I started listening to music in the ’90s. First it was whatever my parents had on in the car. In the latter part of the decade as I started developing my own audio palette I became a full-on alternative kid, thanks in no small part to 107.7 The X and MTV. I’ll never forget buying Semisonic’s Feeling Strangely Fine at the mall as my first-ever CD in the fifth grade.
The genre defined the decade and is still visible on ’90s nights and as the trends and fashions of the period circle back into back into niche style. This is beyond evident in the video for the new Soccer Mommy (aka Sophie Allison) single, “circle the drain,” off of the recently-released Color Theory. It’s a straight up visual and melodic callback to the era, featuring Allison twanging away on a guitar plugged up to a single speaker in the middle of Godknowswhere. The strum, vocal tones and overall melancholy ambiance, down to the faux-glitches familiar to anyone who grew up on VHS, evoke memories of Sheryl Crow, No Doubt, Alanis Morrisette and The Cranberries.
This exercise in homage is clearly intentional. While there are ample similarities between “circle the drain” and myriad ’90s alt female empowerment bangers, the essence of this Soccer Mommy track is anything but a remake.
“i want the record to feel lie a relic from the past that’s been damaged and degraded with age, because it kind of represents the problems that i’ve developed as i’ve grown up, and how they’ve changed me,” Allison said. The subtext here is fascinating.
Allison was born in 1997, and one can imagine her fully immersed in all manner of ’90s and ’00s female alternative and power pop, feeling as though the songs were promises of some form of “better” to come. “circle the drain” (and Color Theory as a whole) feels like an indictment of that inherent promise, from the lesser and ridiculous elements of the video down to each individual verse. It’s a reaction to not being ok, to things not simply working themselves out, and the awareness and default rage and accepting incredulity that accompany it.
“(the first portion of the album) symbolizes sadness and depression,” Allison said of Color Theory. Even a cursory listen to the lyrics, to say nothing of a deeper read, gives a far different impression than those of Soccer Mommy’s ’90s forebears, leading to a much different impact than their hopeful power ballads that proceed her.

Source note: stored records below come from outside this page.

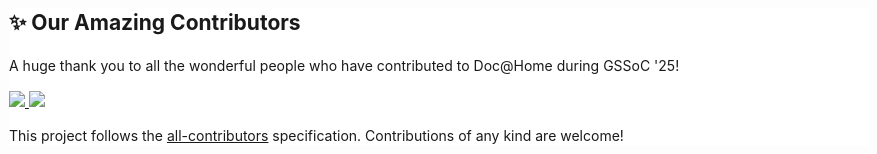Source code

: ## ✨ Our Amazing Contributors

A huge thank you to all the wonderful people who have contributed to Doc@Home during GSSoC '25!






<a href="https://github.com/Gupta-02/DocAtHome/graphs/contributors">
  <img src="https://contrib.rocks/image?repo=Gupta-02/DocAtHome" />
</a>

<img src="https://user-images.githubusercontent.com/74038190/212284100-561aa473-3905-4a80-b561-0d28506553ee.gif" width="100%">





This project follows the [all-contributors](https://github.com/shandilya-rajnandini/DocAtHome/graphs/contributors) specification. Contributions of any kind are welcome!
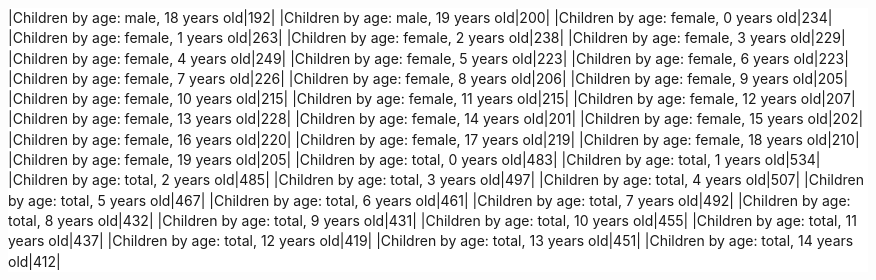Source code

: |Children by age: male, 18 years old|192|
|Children by age: male, 19 years old|200|
|Children by age: female, 0 years old|234|
|Children by age: female, 1 years old|263|
|Children by age: female, 2 years old|238|
|Children by age: female, 3 years old|229|
|Children by age: female, 4 years old|249|
|Children by age: female, 5 years old|223|
|Children by age: female, 6 years old|223|
|Children by age: female, 7 years old|226|
|Children by age: female, 8 years old|206|
|Children by age: female, 9 years old|205|
|Children by age: female, 10 years old|215|
|Children by age: female, 11 years old|215|
|Children by age: female, 12 years old|207|
|Children by age: female, 13 years old|228|
|Children by age: female, 14 years old|201|
|Children by age: female, 15 years old|202|
|Children by age: female, 16 years old|220|
|Children by age: female, 17 years old|219|
|Children by age: female, 18 years old|210|
|Children by age: female, 19 years old|205|
|Children by age: total, 0 years old|483|
|Children by age: total, 1 years old|534|
|Children by age: total, 2 years old|485|
|Children by age: total, 3 years old|497|
|Children by age: total, 4 years old|507|
|Children by age: total, 5 years old|467|
|Children by age: total, 6 years old|461|
|Children by age: total, 7 years old|492|
|Children by age: total, 8 years old|432|
|Children by age: total, 9 years old|431|
|Children by age: total, 10 years old|455|
|Children by age: total, 11 years old|437|
|Children by age: total, 12 years old|419|
|Children by age: total, 13 years old|451|
|Children by age: total, 14 years old|412|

“everything just brings me back down / to the cold hard ground / and it keeps getting colder,” Allison intones in the first verse. No matter what, and one can assume myriad “whats” that we all use to cope or at least try to achieve a baseline, Soccer Mommy is baring the juvenile soul that knows its not ok, despite checking all the boxes that should make it so.
The image of circling a drain is perfect for this song, and for the theme of the album as a whole. The end is imminent if not immediate, no matter what steps one might take to avoid or at least prolong it. “things feel that low sometimes / even when everything is fine,” Soccer Mommy admits.
This isn’t upbeat, and there isn’t any optimism at the end of this particular song or album. But the willingness to accept these feelings as a part of life, and the transparency with which Allison shares them, does hint at an eventual reckoning. As she circles the drain and grapples with what it is to be ok as a human, we can only hope she shares the resolution with us in future albums.